Cecil Dill: the dairy farmer whose hands could sing

Whether or not you possess a single musical bone in your body, there are undoubtedly two parts of your human frame that you will have used in a musically expressive way at some point in your life. Most obviously, the mouth and all of its attached apparatus can be used for singing along with music, and even if you’re tone-deaf, I’m sure that your harsh tones have graced the airways for others to hear. Similarly, we’ve all used our hands to make music before, with clapping and slapping along to the beat of a song being the traditional way in which we make use of these appendages.

So, singing with the voice and clapping with the hands – sounds simple enough, right? But what about singing with your hands? Considering your hands don’t have a mouth to speak through, this sounds implausible, but for a young dairy farmer in Michigan, his singing hands were the key to his brief notoriety during the 1930s.

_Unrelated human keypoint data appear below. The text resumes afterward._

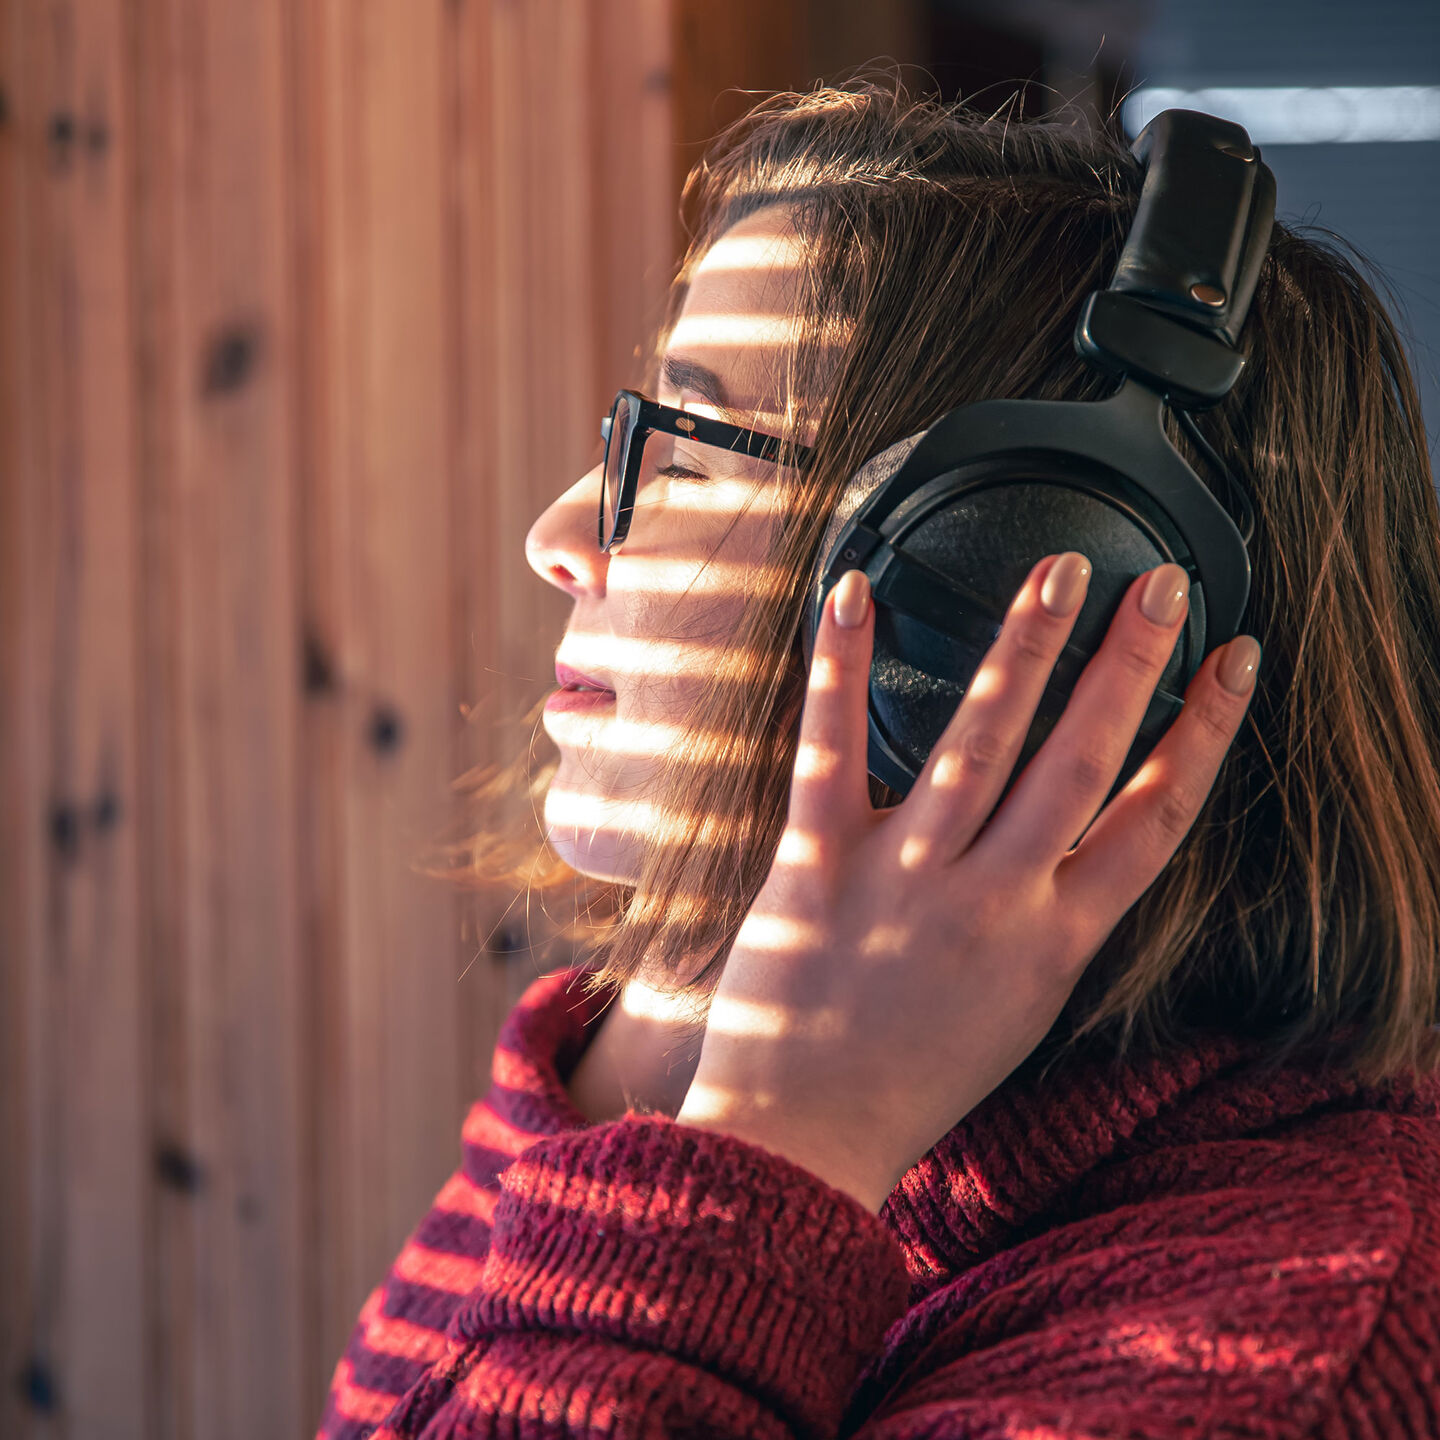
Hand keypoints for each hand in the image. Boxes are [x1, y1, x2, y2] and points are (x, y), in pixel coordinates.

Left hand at [673, 553, 1259, 1211]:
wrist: (804, 1139)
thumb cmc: (913, 1078)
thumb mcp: (1020, 1009)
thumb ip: (1056, 923)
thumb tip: (1085, 843)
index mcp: (1055, 942)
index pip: (1158, 817)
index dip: (1206, 731)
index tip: (1233, 663)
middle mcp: (994, 901)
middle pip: (1084, 759)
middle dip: (1132, 662)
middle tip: (1160, 582)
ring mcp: (905, 877)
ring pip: (982, 741)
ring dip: (1026, 647)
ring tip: (1059, 571)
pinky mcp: (817, 863)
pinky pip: (832, 747)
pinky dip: (843, 666)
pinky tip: (856, 592)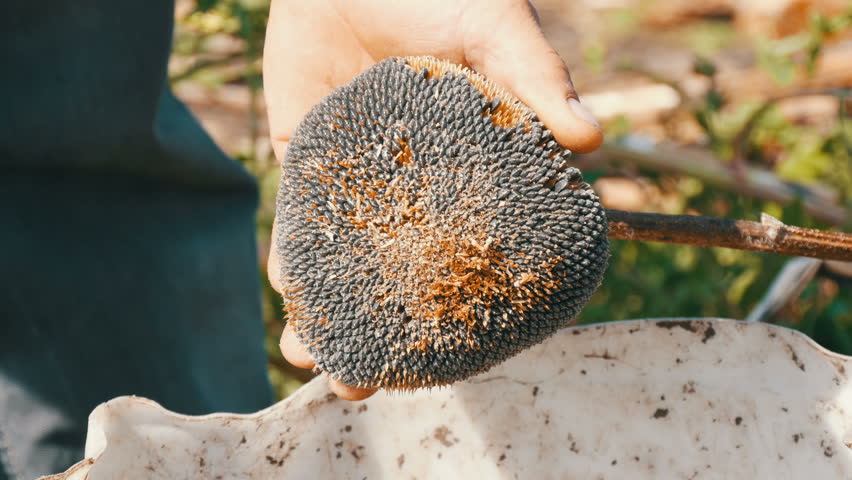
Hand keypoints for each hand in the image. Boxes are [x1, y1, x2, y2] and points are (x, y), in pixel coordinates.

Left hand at [263, 0, 602, 400]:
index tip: (461, 353)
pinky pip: (301, 221)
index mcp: (476, 167)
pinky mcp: (310, 163)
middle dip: (387, 328)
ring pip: (349, 259)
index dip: (469, 305)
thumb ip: (532, 75)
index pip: (477, 248)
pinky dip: (293, 261)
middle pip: (407, 270)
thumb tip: (591, 140)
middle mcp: (420, 186)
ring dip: (329, 312)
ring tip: (317, 360)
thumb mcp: (491, 23)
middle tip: (367, 381)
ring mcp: (363, 180)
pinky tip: (290, 299)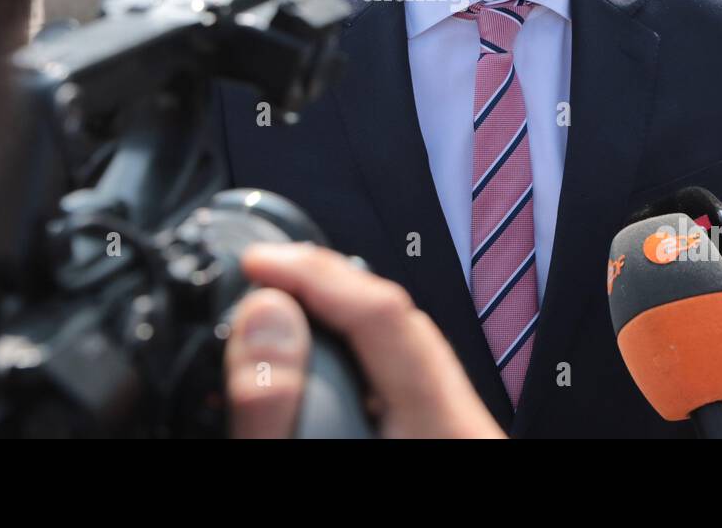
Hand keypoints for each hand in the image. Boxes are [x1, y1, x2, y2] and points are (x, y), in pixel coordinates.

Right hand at [225, 243, 505, 438]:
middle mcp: (464, 422)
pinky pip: (398, 374)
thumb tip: (264, 315)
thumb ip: (276, 406)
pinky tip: (313, 357)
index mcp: (441, 427)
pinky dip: (351, 355)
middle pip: (397, 318)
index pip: (383, 311)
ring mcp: (456, 428)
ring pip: (399, 345)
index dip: (313, 272)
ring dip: (334, 319)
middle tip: (259, 272)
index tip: (257, 260)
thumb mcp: (297, 461)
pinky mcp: (439, 433)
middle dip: (321, 284)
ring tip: (277, 304)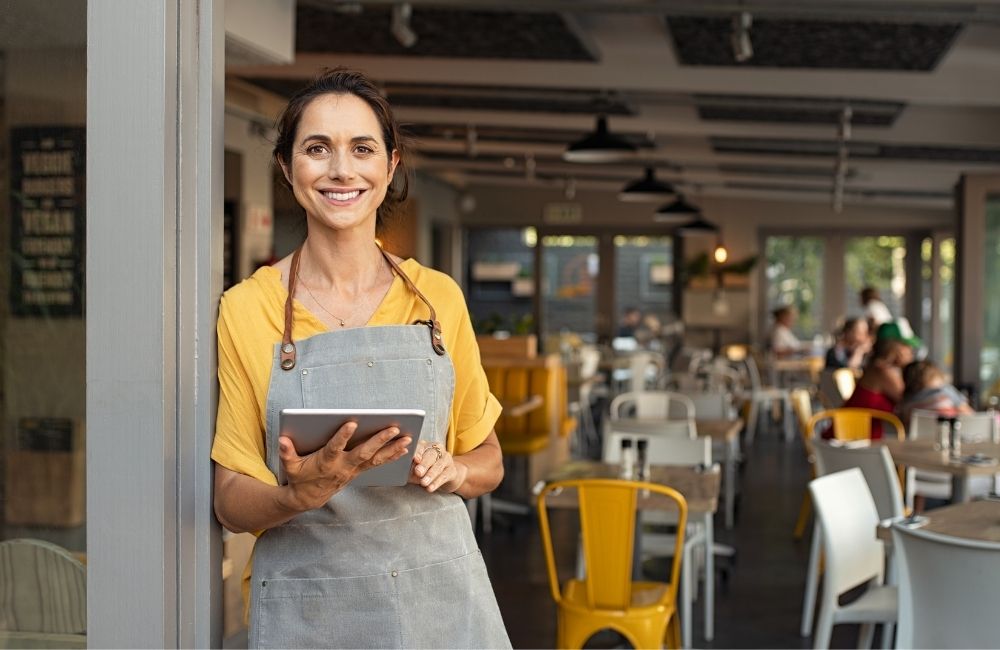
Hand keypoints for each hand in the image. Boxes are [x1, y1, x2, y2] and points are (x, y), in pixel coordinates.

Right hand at [277, 422, 410, 512]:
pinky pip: (378, 463)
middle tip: (393, 428)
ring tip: (407, 438)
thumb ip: (287, 452)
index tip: (352, 423)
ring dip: (392, 449)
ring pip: (376, 459)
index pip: (335, 447)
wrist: (308, 498)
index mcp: (326, 462)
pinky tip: (404, 448)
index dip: (343, 436)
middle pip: (363, 452)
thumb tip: (282, 440)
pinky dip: (391, 456)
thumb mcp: (290, 466)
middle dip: (379, 440)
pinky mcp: (359, 471)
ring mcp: (353, 470)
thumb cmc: (299, 477)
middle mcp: (343, 466)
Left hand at [409, 440, 467, 492]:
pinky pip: (444, 476)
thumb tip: (402, 468)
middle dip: (424, 464)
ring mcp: (446, 459)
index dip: (417, 452)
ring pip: (438, 466)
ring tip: (423, 483)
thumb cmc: (424, 471)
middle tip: (418, 472)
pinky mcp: (452, 470)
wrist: (444, 477)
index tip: (414, 459)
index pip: (421, 446)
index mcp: (425, 446)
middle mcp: (437, 450)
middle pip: (431, 455)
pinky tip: (430, 488)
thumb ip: (409, 466)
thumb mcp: (414, 468)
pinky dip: (436, 482)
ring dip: (430, 475)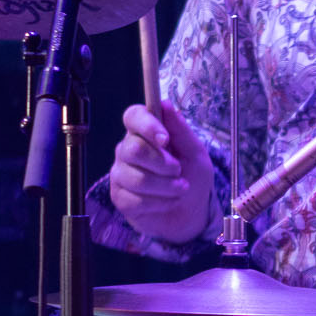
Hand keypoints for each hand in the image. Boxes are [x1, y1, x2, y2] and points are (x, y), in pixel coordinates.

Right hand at [108, 101, 214, 242]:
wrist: (191, 213)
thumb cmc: (192, 178)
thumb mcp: (196, 153)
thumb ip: (181, 130)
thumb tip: (165, 103)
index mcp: (145, 133)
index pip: (132, 116)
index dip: (147, 125)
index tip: (165, 139)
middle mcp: (127, 150)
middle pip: (133, 149)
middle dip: (164, 164)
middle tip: (179, 172)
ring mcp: (121, 174)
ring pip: (137, 178)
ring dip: (167, 187)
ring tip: (180, 189)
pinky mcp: (119, 197)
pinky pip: (136, 200)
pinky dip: (161, 203)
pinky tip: (168, 202)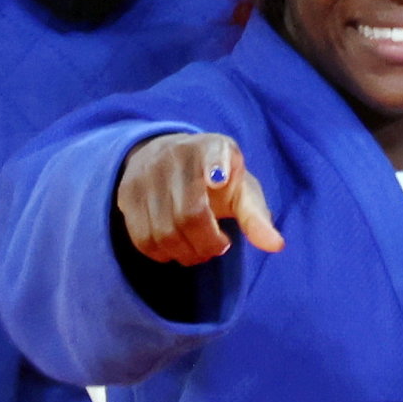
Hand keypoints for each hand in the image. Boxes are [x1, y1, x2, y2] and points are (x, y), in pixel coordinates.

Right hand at [116, 130, 282, 266]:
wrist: (167, 156)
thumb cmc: (217, 178)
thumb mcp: (241, 188)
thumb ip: (256, 216)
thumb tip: (276, 247)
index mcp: (211, 147)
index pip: (213, 154)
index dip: (216, 165)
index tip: (220, 178)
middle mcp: (173, 155)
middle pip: (189, 215)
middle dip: (208, 244)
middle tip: (219, 247)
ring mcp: (145, 174)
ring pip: (163, 233)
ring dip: (186, 253)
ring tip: (200, 249)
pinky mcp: (126, 194)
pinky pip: (142, 239)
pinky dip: (163, 254)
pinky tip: (177, 247)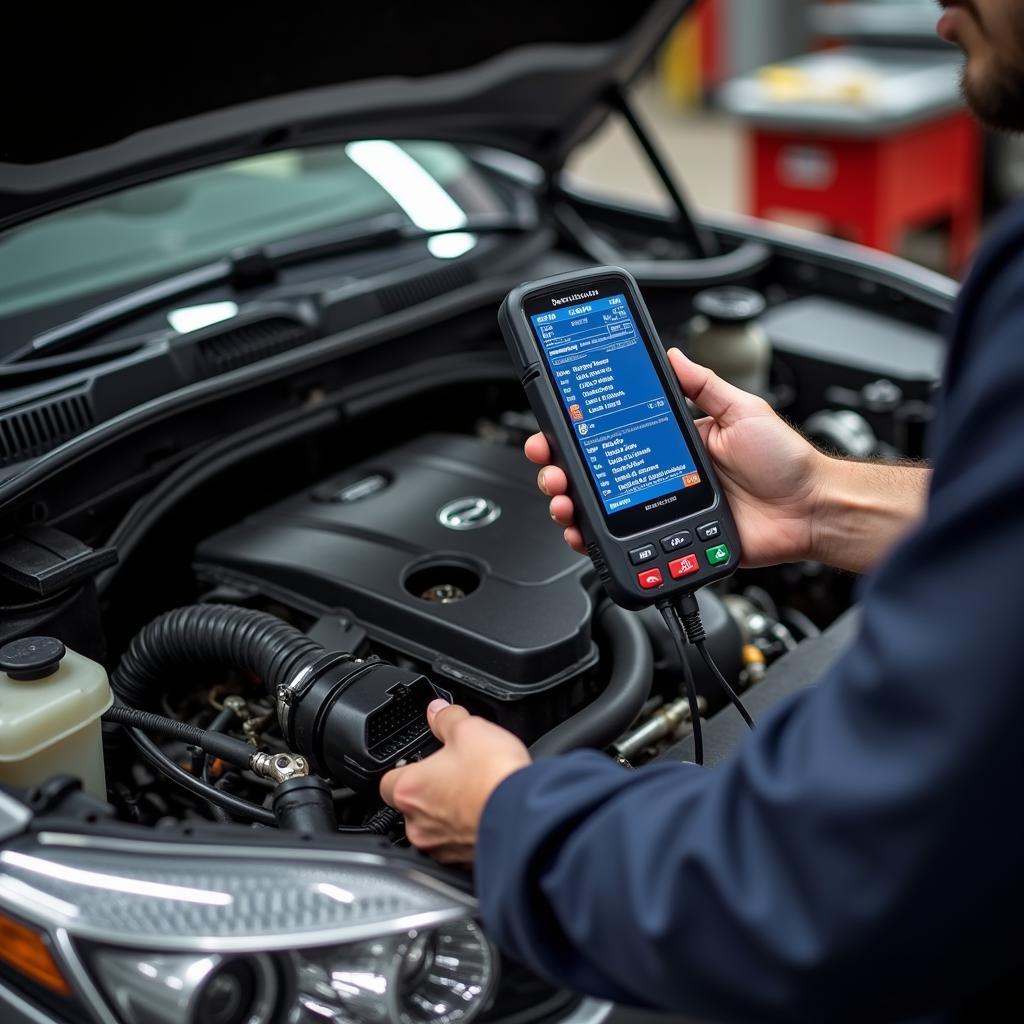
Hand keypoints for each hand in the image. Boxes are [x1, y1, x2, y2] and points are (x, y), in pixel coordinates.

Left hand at [380, 700, 530, 863]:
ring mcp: (441, 848)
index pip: (386, 781)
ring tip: (475, 794)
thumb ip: (447, 719)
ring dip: (449, 814)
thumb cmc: (493, 777)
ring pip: (435, 830)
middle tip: (455, 774)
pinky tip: (487, 813)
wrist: (525, 816)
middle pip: (411, 807)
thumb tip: (438, 710)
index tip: (421, 760)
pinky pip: (458, 846)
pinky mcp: (465, 864)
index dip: (404, 768)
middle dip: (431, 791)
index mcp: (409, 790)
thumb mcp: (469, 729)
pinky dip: (469, 831)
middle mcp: (418, 825)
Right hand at [525, 348, 827, 567]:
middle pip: (595, 476)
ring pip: (600, 512)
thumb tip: (672, 354)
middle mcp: (660, 475)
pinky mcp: (669, 540)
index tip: (555, 429)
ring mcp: (661, 510)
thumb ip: (704, 385)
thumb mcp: (743, 410)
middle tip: (551, 469)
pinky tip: (582, 534)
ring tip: (563, 500)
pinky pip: (625, 546)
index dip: (579, 433)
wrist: (809, 510)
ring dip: (570, 506)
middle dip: (561, 471)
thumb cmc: (785, 462)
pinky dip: (595, 543)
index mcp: (673, 441)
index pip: (612, 434)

Cecil Dill remembers clearly when he first discovered that his hands possessed a talent like no other. In February 1914, as a young boy walking home from school in the bitter cold, Dill noticed that when he clasped his mittenless hands together, they produced a variety of different sounds rather than just the same monotonous squeak. Upon discovering this, as most bored adolescents might, he decided to see if he could consistently pitch these different sounds and play tunes, and by the end of the year, he’d mastered the art of playing ‘Yankee Doodle’.

Of course, his hands were not exactly ‘playing’ the song, and nor did they have the same clarity in tone that a tuned instrument like a piano or violin might have. What was, in fact, happening was that Dill had been trapping pockets of air between his palms and squeezing them out of the small gaps at the top and bottom to create different notes and pitched them by applying different pressure. We’re all familiar with armpit farts and their comically flatulent sound – this isn’t that different.

Dill practised his skill daily and, within the next three years, had managed to perfect ‘Marching Through Georgia’ and ‘Trail of the Lonesome Pine’. However, he was bothered by people regularly asking how he could do his party trick and decided to quit practising his instrument for six years, instead applying himself on the local dairy farm. When he met up with a showman he’d previously known in his hometown of Traverse City, he was curious to see whether Dill still had the skill in him, and when he demonstrated that he could, this was when people began to take note for a second time.

He would make his recorded debut in 1933 as part of a brief Universal Studios newsreel and perform his famed rendition of ‘Yankee Doodle’ with piano accompaniment before telling his story of how he discovered his talent to the cameras. In addition to this, there are documents of Dill performing other traditional songs as part of different newsreels, such as a rendition of ‘Let Me Call You Sweetheart’ roughly two years later. There isn’t much other documentation of whether Dill hung up his hands or continued to entertain with his art form after this, but the two newsreels are a fascinating insight into his unique talent.

From a musical standpoint, there’s little to shout about when it comes to Dill’s flatulent palms, but as far as being a pioneer and a one-of-a-kind performer who managed to master a skill that so few people can even begin to learn, Dill was extraordinary. Others have since gained notoriety for having similar skills, and the practice has become more widely referred to as ‘manualism’, but Dill remains the earliest documented example of a competent manualist.

Dill remained on the farm all while honing his craft, maintaining his job tending to the cattle. When people asked him how he used to keep up with his skill, his response was simple: “Just by milking ten cows morning and night, I could keep my musical instrument in practice and also keep it nice and limber.” If there are any dairy farmers out there looking for a career change, just think; you could be the next Cecil Dill.